OK I think I see the connection now.

We're trying to prove this theorem:

> the definition of feasibility relation says that
>
> $\text{if } (x,y) \le (x',y') \text{ in } X^{\text{op}} \times Y, \text{ then }\Phi(x,y) \text{ implies } \Phi(x',y') .$
>
> this one condition is equivalent to two conditions:
>
> 1. if \$$x' \le x \$$ in \$$X\$$, then \$$\Phi(x,y) \$$ implies \$$\Phi(x',y)\$$ for all \$$y \in Y\$$,
>
> 2. if \$$y \le y'\$$ in \$$Y\$$, then \$$\Phi(x,y) \$$ implies \$$\Phi(x,y')\$$ for all \$$x \in X\$$.
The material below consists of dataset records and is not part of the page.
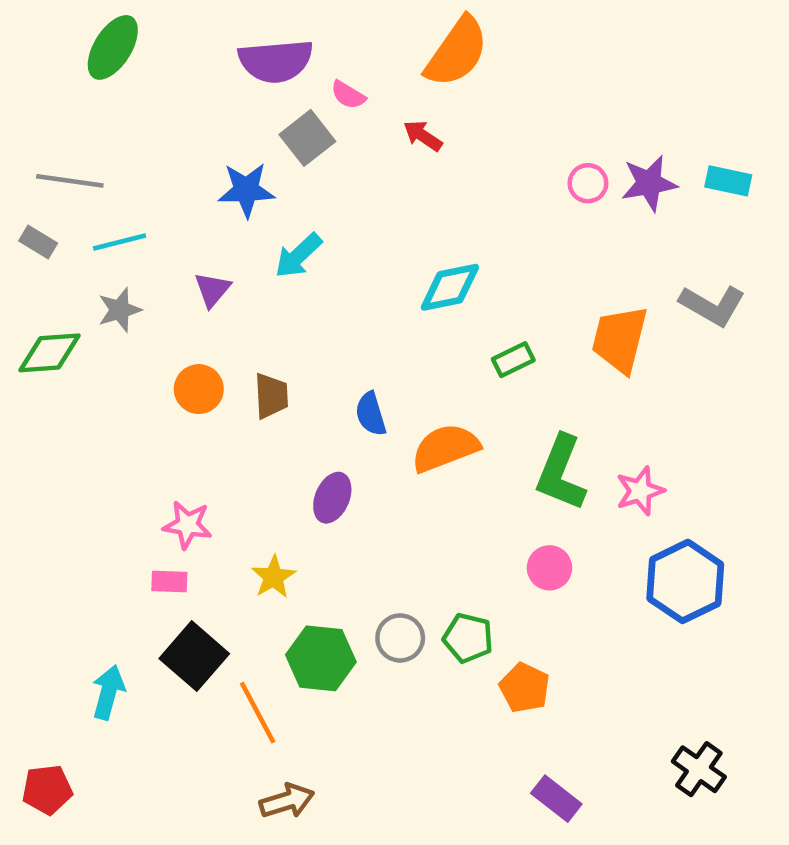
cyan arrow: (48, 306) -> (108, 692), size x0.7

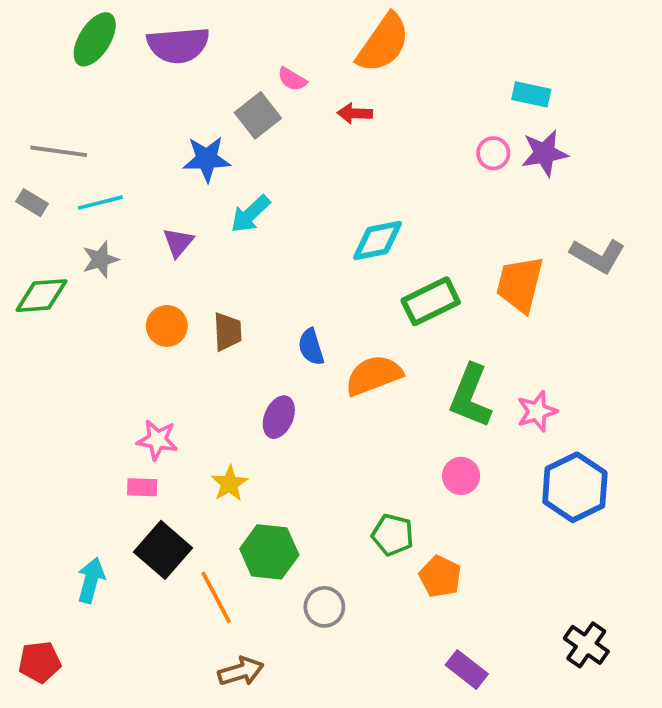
purple semicircle: (276, 61) -> (178, 45), moved
red arrow: (423, 136) -> (355, 113), turned -32
cyan rectangle: (728, 181) -> (531, 94), moved
green rectangle: (513, 360) -> (431, 301), size x1.6
gray circle: (400, 638) -> (324, 607), moved

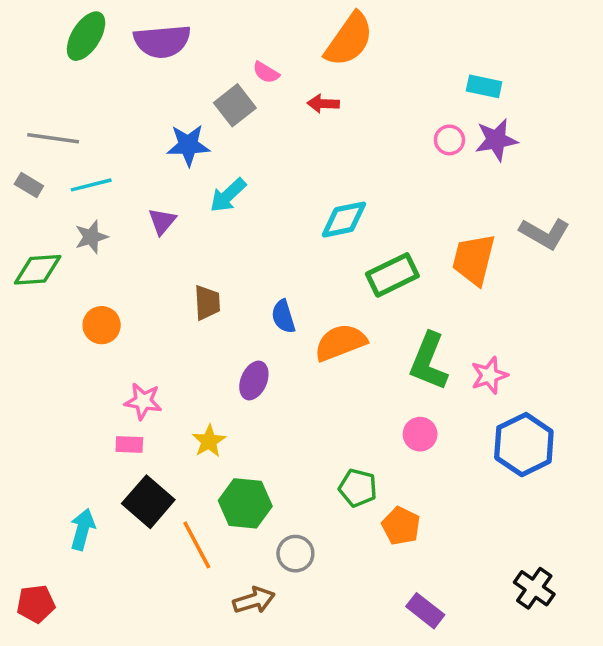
orange circle: (167, 326) -> (102, 325), moved
brown arrow: (241, 671) -> (254, 600), moved

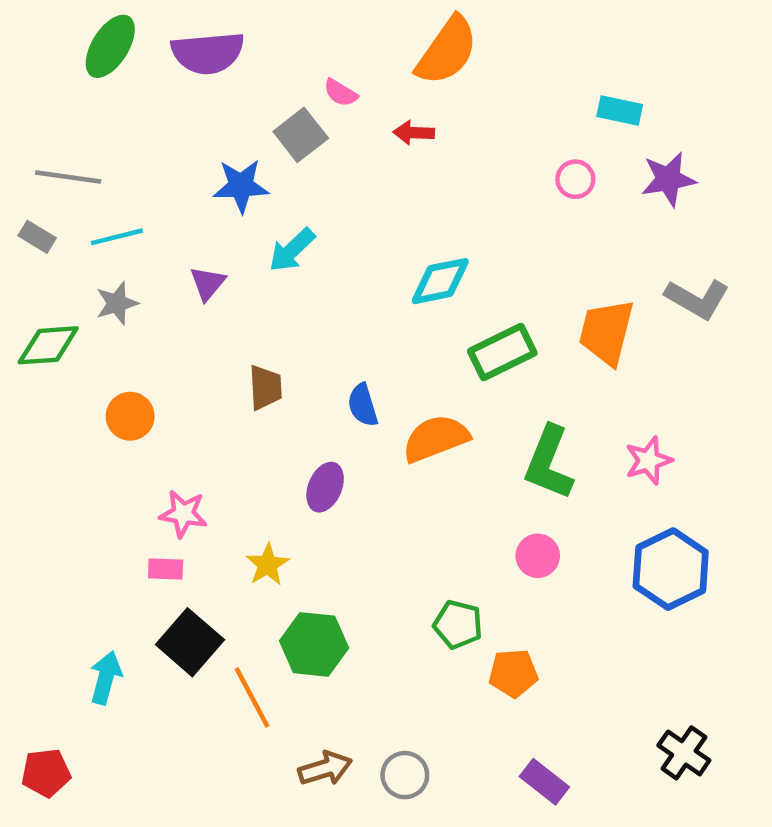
purple star: (496, 140) -> (668, 179), moved
pink star: (489, 375) -> (648, 461), moved
orange pentagon: (401, 526) -> (513, 673), turned -30
gray circle: (295, 554) -> (405, 775), moved

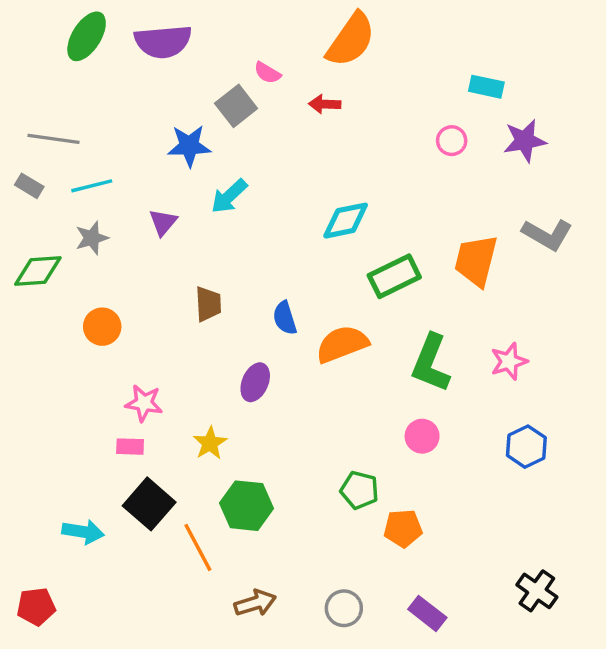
blue hexagon: (671, 569) -> (526, 447), size x0.7
cyan arrow: (106, 678) -> (83, 532), turned 84
gray circle: (405, 775) -> (344, 608), moved

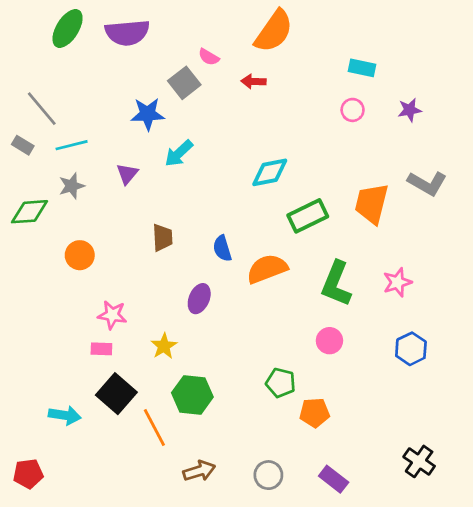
cyan rectangle: (486, 87) -> (362, 68), moved
gray line: (54, 139) -> (42, 109), turned 42
purple star: (525, 141) -> (410, 110), size x0.7

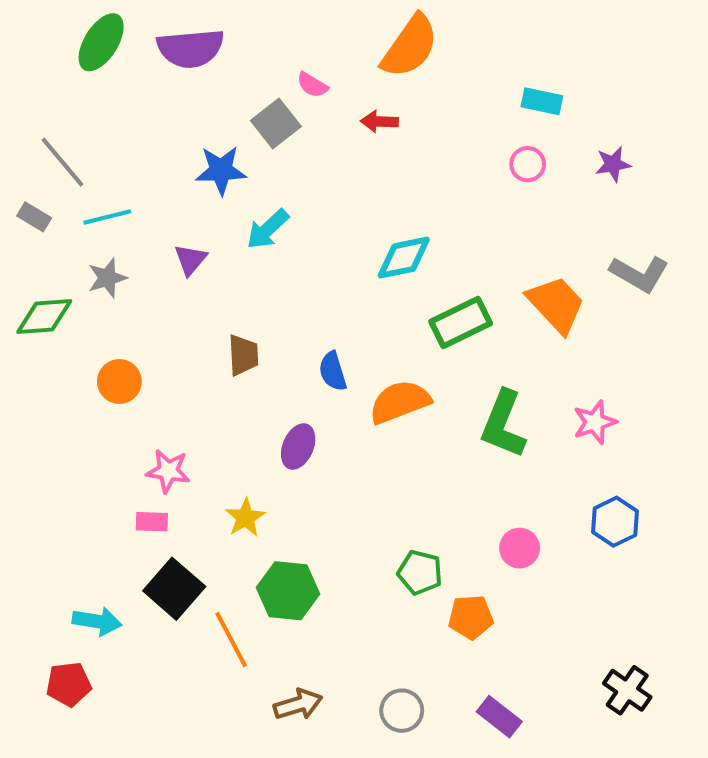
orange trapezoid: (372, 204) -> (556, 304), turned 123
pink circle: (329, 341) -> (520, 548), moved
red pentagon: (28, 474) -> (69, 684), moved

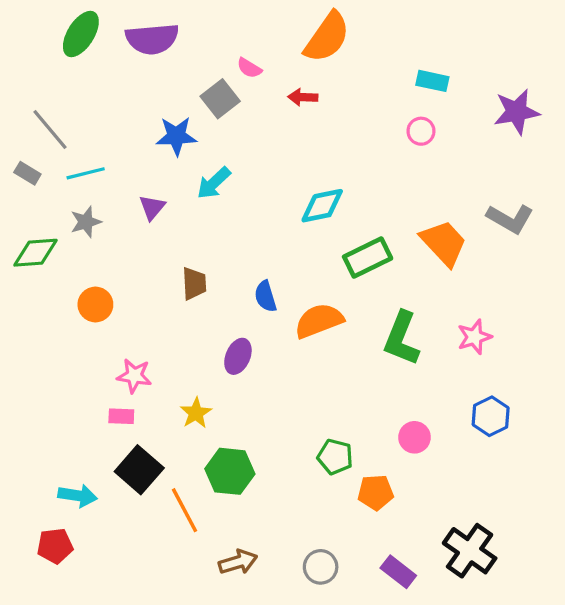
purple star: (613, 164) -> (517, 112), moved, size x1.6
black cross: (627, 690) -> (470, 551), moved, size x1.4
Showing that the one condition implies the two conditions is trivial. But what about the other way round?

Suppose we have the two conditions and also \$$(x,y) \le (x',y')\$$, ie \$$x'\le x\$$ and \$$y\le y'\$$.

We have a choice of two routes here.

One route goes: \$$(x,y) \le (x',y) \le (x',y')\$$, so \$$\Phi(x, y)\$$ implies \$$\Phi(x',y)\$$ by condition
1, which implies \$$\Phi(x',y')\$$ by condition 2.

The other route goes: \$$(x,y) \le (x,y') \le (x',y')\$$, so \$$\Phi(x, y)\$$ implies \$$\Phi(x,y')\$$ by condition
2, which implies \$$\Phi(x',y')\$$ by condition 1.

So we can prove our theorem in two distinct ways corresponding to the two ways of "factorising" \$$(x,y) \le (x',y')\$$.